(Problem requirements) Please reproduce every line of the listing below word for word, keeping the original order and line breaks.

======

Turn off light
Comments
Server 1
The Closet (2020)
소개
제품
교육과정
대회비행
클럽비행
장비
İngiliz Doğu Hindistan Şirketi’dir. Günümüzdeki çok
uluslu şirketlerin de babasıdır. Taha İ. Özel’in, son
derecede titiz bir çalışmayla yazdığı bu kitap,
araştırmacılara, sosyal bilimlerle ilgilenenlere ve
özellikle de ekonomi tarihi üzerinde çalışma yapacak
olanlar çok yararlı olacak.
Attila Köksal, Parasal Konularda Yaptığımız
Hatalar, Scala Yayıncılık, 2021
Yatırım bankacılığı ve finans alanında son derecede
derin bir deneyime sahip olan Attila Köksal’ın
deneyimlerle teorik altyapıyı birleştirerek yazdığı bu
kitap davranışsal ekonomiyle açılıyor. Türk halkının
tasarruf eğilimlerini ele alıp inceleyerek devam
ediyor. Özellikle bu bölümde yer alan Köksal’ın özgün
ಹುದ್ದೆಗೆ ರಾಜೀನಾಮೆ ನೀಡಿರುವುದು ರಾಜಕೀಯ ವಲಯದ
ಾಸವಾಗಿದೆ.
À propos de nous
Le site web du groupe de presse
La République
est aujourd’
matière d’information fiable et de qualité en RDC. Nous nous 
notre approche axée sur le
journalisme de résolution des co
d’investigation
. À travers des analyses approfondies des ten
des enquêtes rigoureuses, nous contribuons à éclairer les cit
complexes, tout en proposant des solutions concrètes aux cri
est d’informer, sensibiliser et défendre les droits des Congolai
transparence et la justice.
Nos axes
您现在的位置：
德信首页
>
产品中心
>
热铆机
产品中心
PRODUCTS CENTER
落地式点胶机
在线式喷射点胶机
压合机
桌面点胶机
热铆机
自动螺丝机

======

(Solved exercise)
Turn off light
Comments
Server 1
The Closet (2020)
소개
제품
교육과정
대회비행
클럽비행
장비
İngiliz Doğu Hindistan Şirketi’dir. Günümüzdeki çok
uluslu şirketlerin de babasıdır. Taha İ. Özel’in, son
derecede titiz bir çalışmayla yazdığı bu kitap,
araştırmacılara, sosyal bilimlerle ilgilenenlere ve
özellikle de ekonomi tarihi üzerinde çalışma yapacak
olanlar çok yararlı olacak.
Attila Köksal, Parasal Konularda Yaptığımız
Hatalar, Scala Yayıncılık, 2021
Yatırım bankacılığı ve finans alanında son derecede
derin bir deneyime sahip olan Attila Köksal’ın
deneyimlerle teorik altyapıyı birleştirerek yazdığı bu
kitap davranışsal ekonomiyle açılıyor. Türk halkının
tasarruf eğilimlerini ele alıp inceleyerek devam
ediyor. Özellikle bu bölümde yer alan Köksal’ın özgün
ಹುದ್ದೆಗೆ ರಾಜೀನಾಮೆ ನೀಡಿರುವುದು ರಾಜಕೀಯ ವಲಯದ
ಾಸವಾಗಿದೆ.
À propos de nous
Le site web du groupe de presse
La République
est aujourd’
matière d’information fiable et de qualité en RDC. Nous nous 
notre approche axée sur le
journalisme de résolution des co
d’investigation
. À travers des analyses approfondies des ten
des enquêtes rigoureuses, nous contribuons à éclairer les cit
complexes, tout en proposant des solutions concrètes aux cri
est d’informer, sensibiliser et défendre les droits des Congolai
transparence et la justice.
Nos axes
您现在的位置：
德信首页
>
产品中心
>
热铆机
产品中心
PRODUCTS CENTER
落地式点胶机
在线式喷射点胶机
压合机
桌面点胶机
热铆机
自动螺丝机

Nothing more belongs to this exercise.